Protein-coding potential exploration by kmers
We assume you have your database of kmers frequencies cdskmerf_9.db (see below), and that you have a fasta file (input.fna) with genomic sequences for which you want to find high protein-coding potential. Then simply execute:
$ kodpot -f 1 cdskmerf_9.db input.fna > output.faa
which will create a fasta file with the protein sequences (output.faa); with names encoding the coordinates and strand in which the corresponding genomic regions are (relative to your input sequence).

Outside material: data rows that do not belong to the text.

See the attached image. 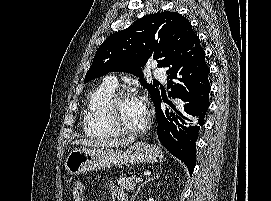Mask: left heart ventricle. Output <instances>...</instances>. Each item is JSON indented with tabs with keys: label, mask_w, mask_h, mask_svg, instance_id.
<instances>
[{
	"label": "left heart ventricle",
	"mask_w": 271,
	"mask_h": 201,
	"mask_svg": "<svg viewBox=\"0 0 271 201\" xmlns=\"http://www.w3.org/2000/svg\"><path fill=\"white\" fill-rule=\"evenodd\" d=\"M116 113L120 121L131 128L140 127L146 120V117L138 110L134 98L121 100L116 107Z\"/></svg>",
	"instance_id": "1"
}]
</instances>
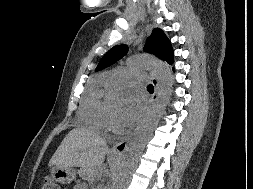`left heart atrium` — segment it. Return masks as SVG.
Listing matches in <instances>:
<instances>
[{"mask_svg": "<svg viewBox=\"0 0 253 189\" xmlns=\"http://www.w3.org/2000/svg\"><path fill=\"white\" fill-rule=\"evenodd\" d=\"M145 110L143 100L135 95L128 98L127 105L119 118L120 124L125 128L134 126L142 117Z\"/></svg>", "mask_w": 253, "mask_h": 189, "instance_id": "1", "label": "left heart atrium"}]
</instances>
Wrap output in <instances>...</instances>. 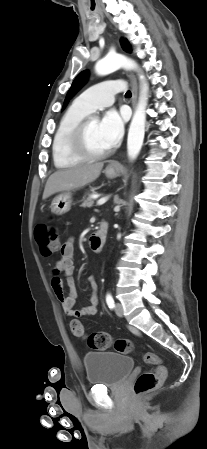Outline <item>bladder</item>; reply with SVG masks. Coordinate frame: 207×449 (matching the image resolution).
I'll list each match as a JSON object with an SVG mask.
<instances>
[{"mask_svg": "<svg viewBox=\"0 0 207 449\" xmlns=\"http://www.w3.org/2000/svg\"><path fill=\"white\" fill-rule=\"evenodd\" d=\"M83 362L91 386H118L135 368L133 358L110 351L87 352Z\"/></svg>", "mask_w": 207, "mask_h": 449, "instance_id": "31cf9c89", "label": "bladder"}]
</instances>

- kodpot (linux binary): program to search for high protein-coding potential regions in genomic sequences. (source code)
- makekodpotdb (linux binary): program to construct in-frame kmers frequencies database out of trusted CDS sequences. (source code)
- cdskmerf_9.db: database of in-frame 9-mers frequencies from CDS of complete genomes in NCBI
- cdskmerf_10.db: database of in-frame 10-mers frequencies from CDS of complete genomes in NCBI
- cdskmerf_11.db: database of in-frame 11-mers frequencies from CDS of complete genomes in NCBI
Constructing a custom database of in-frame kmers frequencies
We need a set of trusted Coding Data Sequences (CDS) in fasta format. A source for these sequences can be the CDS from complete genomes in the NCBI. For example, information for genome sequences of bacteria can be obtained here:
considering that the files to use have names ending with "_cds_from_genomic.fna.gz".
Assuming you already have all the CDS files you want to use in a directory called "cds_dir", and that you want to use Kmers of size 9, then you can use:
$ makekodpotdb 9 cds_dir
which will create a file called: "cdskmerf_9.db", which you can use as described above.